With a base price under £30,000, this is one of the most affordable campers on the market and you can add on the extras you want, taking control of your budget.
It has a surprising amount of storage space, and some thoughtful touches, with only minor drawbacks.
Good build quality
Price soon starts to increase as you add options
It’s rare to find a fully fledged campervan for under £30,000, but that is what Ventura has delivered.
By creating a campervan that customers can essentially build around their own specific needs, the company has managed to keep the cost relatively low and give buyers a real luxury: choice.
The standard, Peugeot Boxer-based model has all the basics: an M1-tested rock-and-roll bed that doubles as a three-belted seat, a swivelling cab passenger seat, Vohringer furniture construction (with a number of finishes to choose from), overhead storage units, and a leisure battery with inverter, smart charger and a control panel.
In the standard kitchen you get a Webasto Isotherm 49-litre fridge, a twin gas ring hob-and-sink combo with glass lid, LED downlighters, a 23-litre freshwater tank and pump, and a 23-litre waste-water tank.
Other standard items include a battery condition meter, two 240V plug sockets with USB ports, a six pack of gas bottles, a fire extinguisher, a carbon monoxide and smoke detector, a foldaway table, and a removable carpet mat in the cab.
The standard trim includes non-slip flooring that you can pick from a variety of designs, at no extra cost, and matching Magnetic Cloth trims on the rear seat and cab seats, with a variety of other colours and materials that you can choose from.
All of this is on the basic £29,999 ’van, but there’s plenty more kit that you can add on to create your ideal camper.
The ’van that we tested had a number of add-ons, starting with the external decal pack (£695) and colour-matched front and rear three-quarter bumpers (£595), and a colour-matched pop-top roof (£2995).
As well as the pop-top itself, which gave much appreciated headroom, the rooftop bed and mattress (£780) were added to provide an extra two berths.

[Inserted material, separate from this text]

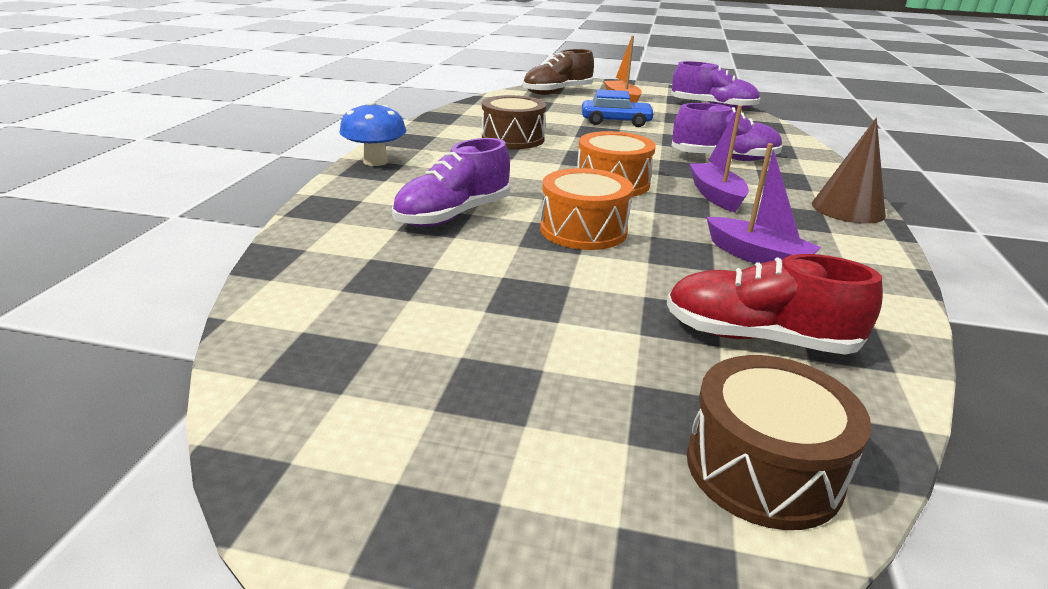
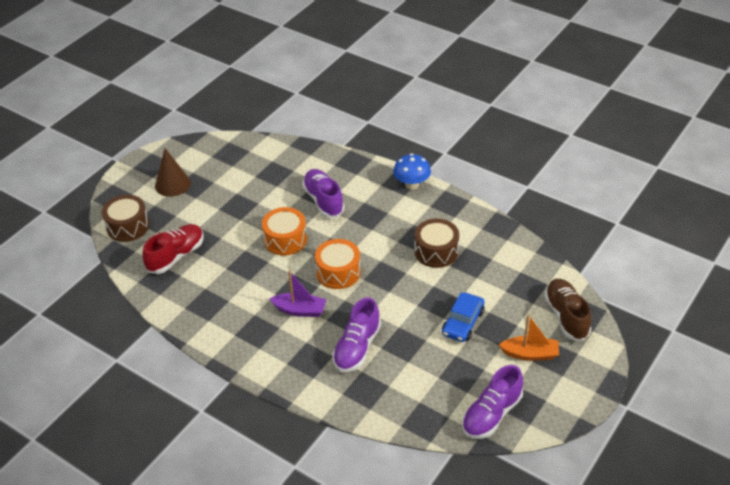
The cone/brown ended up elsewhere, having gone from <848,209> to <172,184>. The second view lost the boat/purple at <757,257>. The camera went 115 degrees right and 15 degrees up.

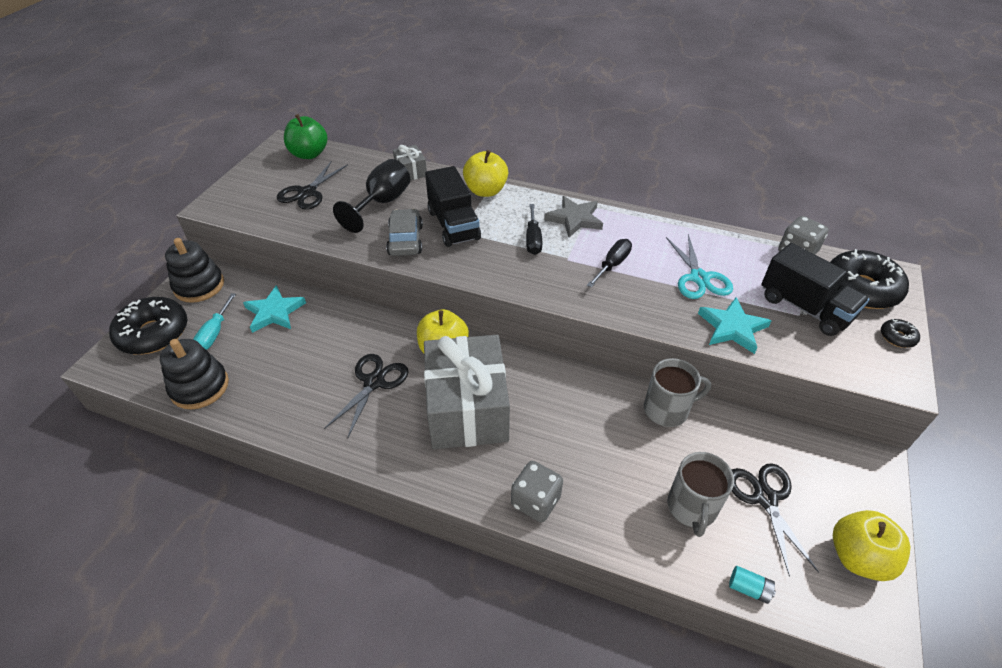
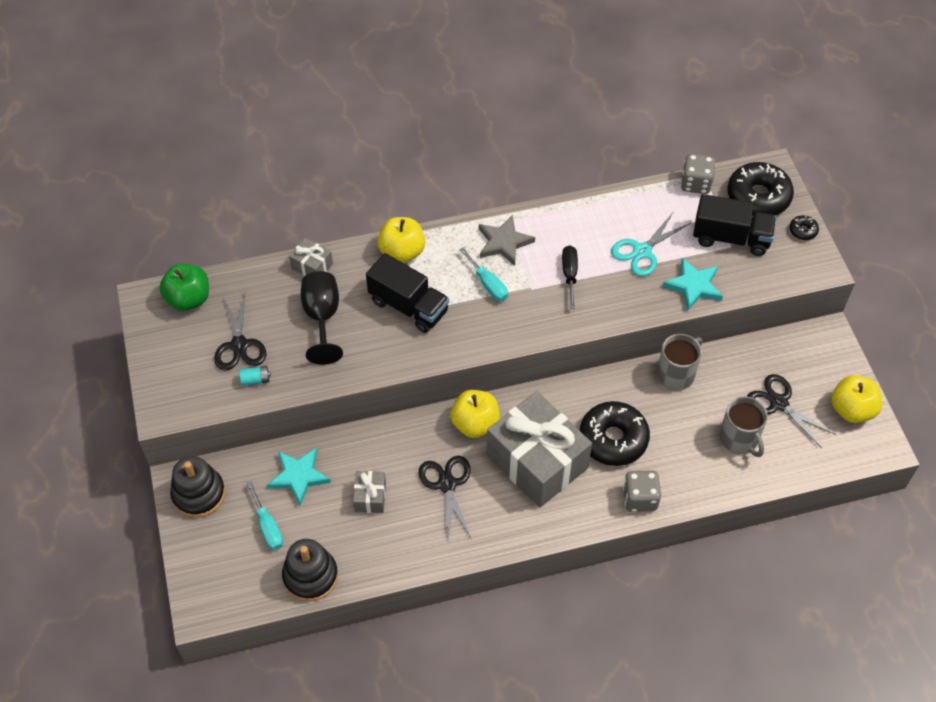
The battery/turquoise ended up elsewhere, having gone from <749,588> to <255,380>. The second view gained the gift/grey at <370,497>. What was the screwdriver/black at <533,239> turned into the screwdriver/turquoise at <488,284>. The donut/black ended up elsewhere, having gone from <153,333> to <613,439>. The scissors/turquoise at <699,278> ended up facing another way, 90 degrees clockwise from before. The second view lost the car/grey at <405,240>. The camera went 35 degrees left and 10 degrees up.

If the rooftop bed isn’t in use, the mattress can be laid across the rock-and-roll bed to make it even more comfortable.
Our model also had 15in alloy wheels (£549), a manual side door step (£299), REMI windscreen and door blinds in the cab (£725), and a swivelling driver’s seat (£249).
The electric hook-up socket under the corner of the ’van (along with wiring, 25m cable and a smart charger) also cost extra at £595, but you can simply choose to charge the leisure battery as you drive and stay off-grid.
Other extras available include a drive-away awning, a diesel-fired heater, an extra leisure battery, a bike rack, built-in Wi-Fi, additional plug/USB sockets, a towbar and electric pack, parking sensors, a reversing camera, a portable toilet, a ladder for the roof bed and various furniture upgrades.
The ’van’s design is very practical, making the most of such a small space, with plenty of touches that make it all the more comfortable.
For example, the bed’s rear section can be secured in several different angles – great for allow you to sit and read a book in comfort.
There is also plenty of storage space beneath it, accessed via the rear doors. This is also where the table is stored.
There are a few little knacks you’d get used to with time, such as having to remove the rear-view mirror to allow the front blinds to close.
When setting up the bed, you need to remember to remove the headrests, and the release lever requires a strong hand – even more so when putting it back.
The Ventura is surprisingly well-equipped with plug sockets, and is a very well-appointed camper.